[Material for the task Boundary: Start]
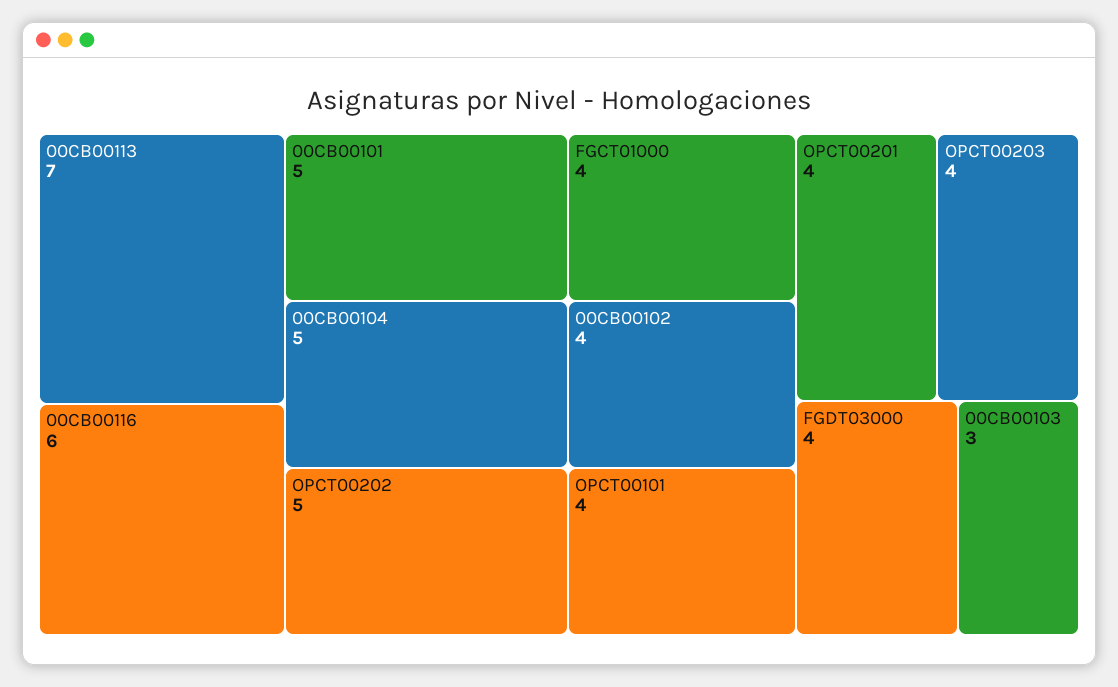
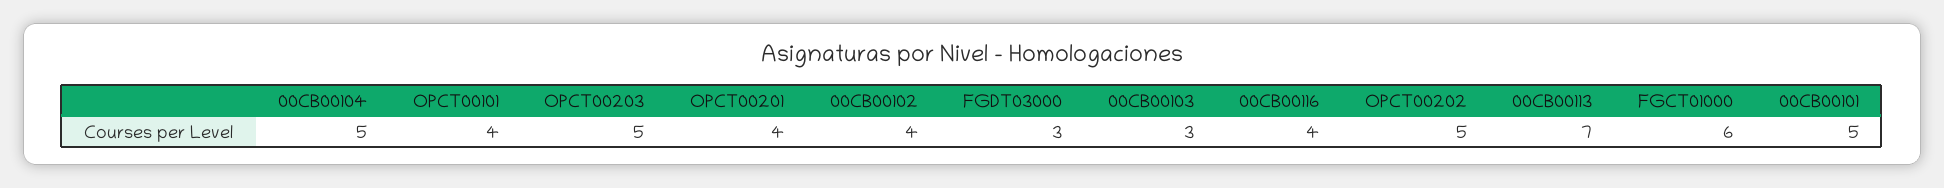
  {
    "00CB00113": 7,
-   "00CB00116": 6,
+   "00CB00116": 4,
    "00CB00101": 5,
    "00CB00104": 5,
    "OPCT00202": 5,
-   "FGCT01000": 4,
+   "FGCT01000": 6,
    "00CB00102": 4,
    "OPCT00101": 4,
    "OPCT00201": 4,
-   "OPCT00203": 4,
+   "OPCT00203": 5,
-   "FGDT03000": 4,
+   "FGDT03000": 3,
    "00CB00103": 3
  }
[Material for the task Boundary: End]
● What to produce: Please transcribe all of the entries word for word, with the pictures left out.

● Answer below:
  {
    "00CB00113": 7,
-   "00CB00116": 6,
+   "00CB00116": 4,
    "00CB00101": 5,
    "00CB00104": 5,
    "OPCT00202": 5,
-   "FGCT01000": 4,
+   "FGCT01000": 6,
    "00CB00102": 4,
    "OPCT00101": 4,
    "OPCT00201": 4,
-   "OPCT00203": 4,
+   "OPCT00203": 5,
-   "FGDT03000": 4,
+   "FGDT03000": 3,
    "00CB00103": 3
  }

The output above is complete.